> [Documento]:
_ _ _

Quanto a saber se, nesse novo contexto, os europeus demonstrarão uma “vontade maior de autonomia em matéria de defesa e política externa”, é um sonho. Na melhor das hipóteses, eles se engajarão nesse caminho a contragosto. A União Europeia está hoje em fase terminal. A maior crítica que se pode fazer a ela, retomando a distinção que fiz anteriormente, é ter esvaziado a palavra “Europa” de todo o conteúdo substancial (identidade, poder, fronteiras, princípios) para torná-la sinônimo de “valores universais” que, aplicados a situações concretas, não significam absolutamente nada.
Trump é frequentemente visto como um símbolo de resistência à globalização, mas também ao “wokismo”. Você acha que sua reeleição poderia galvanizar os movimentos nacionalistas na Europa e fortalecer figuras políticas da direita populista?
Tenho muitas dúvidas. Compreendo muito bem a simpatia que certas posições de Trump podem gerar em círculos “nacionalistas”. O apoio que lhe manifestam Giorgia Meloni e Viktor Orbán é igualmente compreensível. Mas isso significa que Trump deve ser tomado como exemplo? Não acredito nem por um instante, visto que a vida política é muito diferente na América e deste lado do Atlântico. Assim como os negros africanos não são europeus de pele mais escura, os americanos não são europeus que falam inglês. As razões profundas do sucesso de Donald Trump remetem a realidades muito distantes da Europa. O papel desempenhado por Elon Musk, a influência dos cristãos evangélicos (e dos sionistas cristãos), que idolatram a Bíblia e a Constituição, o tom áspero das intervenções de Trump – tudo isso não encontra equivalente na Europa. Mentes preguiçosas reagem afetivamente a palavras-chave como imigração, wokismo, etc., mas enxergam apenas um lado da questão. Qualquer tentativa de “agir como Trump” na Europa está, a meu ver, fadada ao fracasso. Os europeus deveriam se preocupar mais com o que significa para nós o fato de que a América quer “retomar sua grandeza”. Se ela conseguir, então sim, estaremos realmente ameaçados.

_ _ _

> [Conjunto de dados]:
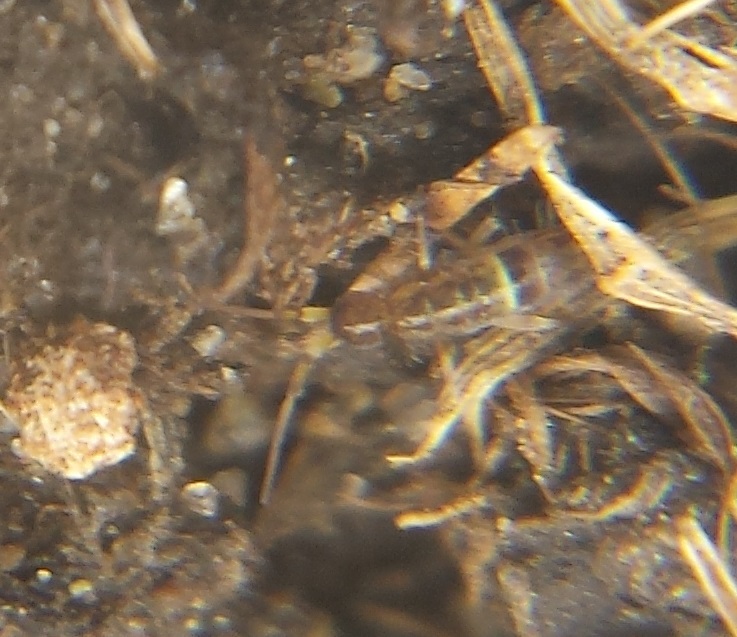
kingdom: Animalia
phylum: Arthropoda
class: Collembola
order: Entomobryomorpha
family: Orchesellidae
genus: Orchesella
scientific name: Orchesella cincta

_ _ _

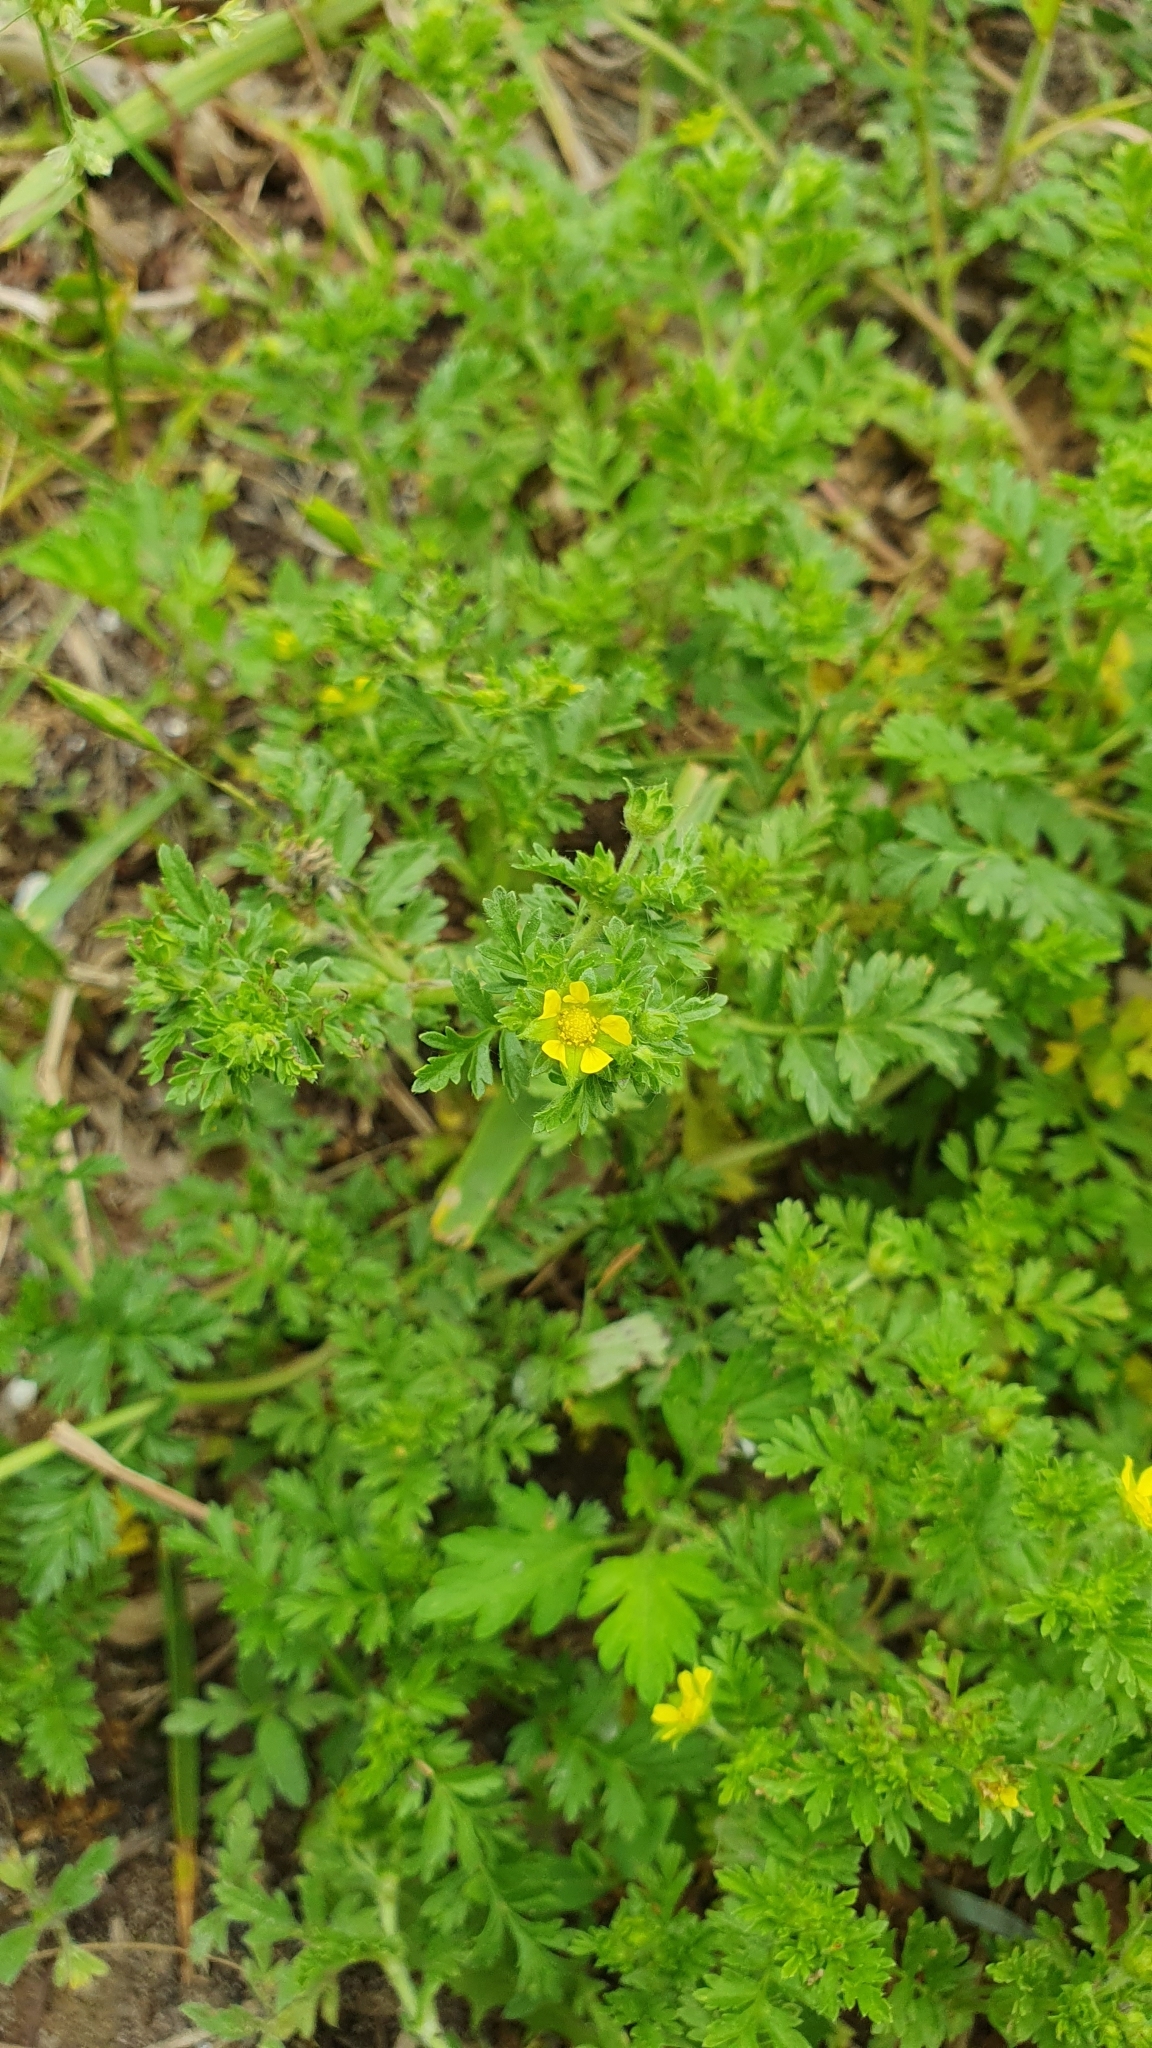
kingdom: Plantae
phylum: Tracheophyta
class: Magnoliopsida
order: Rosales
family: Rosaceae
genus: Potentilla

_ _ _

> [Lista de tarefas]:
a – No texto sobre Trump e a Europa, quais dois políticos europeus são citados como apoiadores de Trump?
b – Retome o texto sobre Trump e a Europa logo após a última frase e dê continuidade a ele.

> [Respostas dos exercícios]:
a – Giorgia Meloni e Viktor Orbán.

b –
Como você vê a evolução da dinâmica entre Estados Unidos, China e Rússia? A Europa poderia se ver mais isolada ou, ao contrário, buscar uma nova forma de parceria estratégica?
Os Estados Unidos continuarão vendo na Rússia e, sobretudo, na China, as maiores ameaças à sua hegemonia, que já está bastante enfraquecida. No imediato, por não terem conseguido “ajoelhar” a Rússia, vão se desengajar do teatro europeu, que já não tem grande importância aos seus olhos. Eles continuarão apenas a fazer tudo para que a Europa não se torne uma potência, isto é, uma rival. A Europa vai se deparar com suas responsabilidades, que evidentemente não está em condições de assumir. O risco principal para ela não é “ficar isolada”, mas continuar a não contar para nada. E será assim enquanto não ocorrer a ruptura sistêmica necessária de que precisamos.
Dado que Trump tem posições muito firmes sobre imigração, você acredita que uma abordagem desse tipo poderia inspirar políticas migratórias mais restritivas na Europa?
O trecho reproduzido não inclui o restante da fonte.